Internal government lawyers can block illegal or unconstitutional actions. Reporters uncovered a plan to place Trump loyalists in those key positions.
“This is not about conservatism,” Moynihan says. “Mr. Trump grew disillusioned with conservative Federalist Society lawyers, despite drawing on them to stock his judicial nominations. It is about finding lawyers willing to create a legal rationale for his authoritarian impulses.”
Examples from Trump’s time in office include Mark Paoletta, the former general counsel of the Office of Management and Budget, who approved Trump’s illegal withholding of aid to Ukraine. Or Jeffery Clark, who almost became Trump’s acting attorney general when his superiors refused to advance Trump’s false claims of election fraud.
Clark is now under indictment for a “criminal attempt to communicate false statements and writings” to Georgia state officials.
“But he continues to lay the groundwork for a second Trump term,” Moynihan says. “He has made the case for the president using military forces for domestic law enforcement.”
He has also written a legal analysis arguing that “the U.S. Justice Department is not independent,” and Paoletta has said, “I believe a president doesn’t need to be so hands-off with the D.O.J.”
If government lawyers will not defend norms of Justice Department independence, Moynihan says, “Trump will use the department to shield himself from legal accountability and to pursue his enemies.”
We sometimes think of democracy as merely the act of voting, Moynihan says.

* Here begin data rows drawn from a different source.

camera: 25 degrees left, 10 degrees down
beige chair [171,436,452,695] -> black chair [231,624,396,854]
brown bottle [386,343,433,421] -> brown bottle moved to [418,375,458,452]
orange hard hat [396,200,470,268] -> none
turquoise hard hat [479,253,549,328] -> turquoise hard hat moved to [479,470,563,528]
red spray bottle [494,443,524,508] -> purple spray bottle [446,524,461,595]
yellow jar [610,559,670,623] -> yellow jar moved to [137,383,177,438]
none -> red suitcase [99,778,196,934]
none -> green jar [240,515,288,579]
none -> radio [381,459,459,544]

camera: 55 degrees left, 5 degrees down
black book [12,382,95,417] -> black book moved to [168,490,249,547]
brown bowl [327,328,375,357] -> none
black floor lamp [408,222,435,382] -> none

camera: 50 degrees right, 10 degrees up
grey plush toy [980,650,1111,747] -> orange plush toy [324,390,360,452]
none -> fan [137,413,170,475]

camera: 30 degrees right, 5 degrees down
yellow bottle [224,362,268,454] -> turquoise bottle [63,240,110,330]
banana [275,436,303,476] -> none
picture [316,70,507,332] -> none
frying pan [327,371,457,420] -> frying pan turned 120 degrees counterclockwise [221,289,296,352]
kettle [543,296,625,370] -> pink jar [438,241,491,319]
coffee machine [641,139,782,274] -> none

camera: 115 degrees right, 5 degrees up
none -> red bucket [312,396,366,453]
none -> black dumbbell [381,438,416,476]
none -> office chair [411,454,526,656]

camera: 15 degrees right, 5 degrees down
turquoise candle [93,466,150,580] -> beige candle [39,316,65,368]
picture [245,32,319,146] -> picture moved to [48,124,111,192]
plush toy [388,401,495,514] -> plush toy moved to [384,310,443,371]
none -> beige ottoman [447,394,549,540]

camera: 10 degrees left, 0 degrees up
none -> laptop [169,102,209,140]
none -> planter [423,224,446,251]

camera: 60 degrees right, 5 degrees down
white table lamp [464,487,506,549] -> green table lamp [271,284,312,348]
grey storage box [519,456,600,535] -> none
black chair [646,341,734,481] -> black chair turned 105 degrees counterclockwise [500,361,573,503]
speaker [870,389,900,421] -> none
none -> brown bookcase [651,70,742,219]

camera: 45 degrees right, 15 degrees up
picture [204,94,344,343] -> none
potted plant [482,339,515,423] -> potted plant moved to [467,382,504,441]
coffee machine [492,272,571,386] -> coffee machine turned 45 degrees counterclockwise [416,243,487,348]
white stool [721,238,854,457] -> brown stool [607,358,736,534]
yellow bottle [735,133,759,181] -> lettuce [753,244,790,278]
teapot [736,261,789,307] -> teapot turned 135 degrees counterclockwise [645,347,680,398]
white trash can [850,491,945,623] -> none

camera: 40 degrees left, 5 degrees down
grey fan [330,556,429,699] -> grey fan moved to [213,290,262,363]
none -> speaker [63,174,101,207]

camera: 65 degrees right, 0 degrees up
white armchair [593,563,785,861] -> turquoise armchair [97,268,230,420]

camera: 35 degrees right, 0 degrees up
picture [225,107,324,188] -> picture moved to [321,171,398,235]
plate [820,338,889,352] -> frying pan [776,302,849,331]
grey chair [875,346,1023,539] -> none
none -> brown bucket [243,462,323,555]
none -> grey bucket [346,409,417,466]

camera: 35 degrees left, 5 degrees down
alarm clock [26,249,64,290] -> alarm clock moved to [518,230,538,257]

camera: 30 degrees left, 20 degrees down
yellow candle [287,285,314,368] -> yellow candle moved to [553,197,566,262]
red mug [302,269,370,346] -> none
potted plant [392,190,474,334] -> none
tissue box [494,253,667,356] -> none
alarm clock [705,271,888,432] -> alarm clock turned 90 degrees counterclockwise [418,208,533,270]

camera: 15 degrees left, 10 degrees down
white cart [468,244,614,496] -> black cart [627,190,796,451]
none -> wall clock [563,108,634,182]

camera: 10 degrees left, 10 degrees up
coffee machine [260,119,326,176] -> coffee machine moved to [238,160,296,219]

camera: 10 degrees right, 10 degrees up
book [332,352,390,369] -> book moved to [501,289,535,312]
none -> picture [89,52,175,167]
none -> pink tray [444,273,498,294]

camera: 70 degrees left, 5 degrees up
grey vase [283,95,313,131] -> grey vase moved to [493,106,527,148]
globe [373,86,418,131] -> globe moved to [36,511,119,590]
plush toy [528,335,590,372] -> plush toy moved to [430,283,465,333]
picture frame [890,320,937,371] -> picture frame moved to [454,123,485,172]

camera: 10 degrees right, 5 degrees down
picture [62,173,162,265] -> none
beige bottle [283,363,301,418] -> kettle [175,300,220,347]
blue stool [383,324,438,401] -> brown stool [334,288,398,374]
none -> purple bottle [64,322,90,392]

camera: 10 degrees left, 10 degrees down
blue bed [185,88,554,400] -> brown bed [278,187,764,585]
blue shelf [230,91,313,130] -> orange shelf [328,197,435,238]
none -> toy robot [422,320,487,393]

“But the operation of government is also democracy in action, a measure of how well the social contract between the citizen and the state is being kept. When values like transparency, legality, honesty, due process, fealty to the Constitution and competence are threatened in government offices, so too is our democracy. These democratic values would be eviscerated if Mr. Trump returns to power with an army of loyalists applying novel legal theories and imposing a political code of silence on potential holdouts.”
American bureaucracy is often slow and cumbersome, Moynihan says.
“The civil service system in particular is in need of modernization. But it is also suffused with democratic checks that limit the abuse of centralized power. This is why Mr. Trump and his supporters are so precisely targeting the administrative state, taking advantage of an antipathy toward Washington that both parties have long nurtured. If Mr. Trump has a chance to implement his various plans, expect a weaker American government, worse public services and the dismantling of limits on presidential power.”
So the press is doing its job of warning people what might come. The rest will be up to “the people.”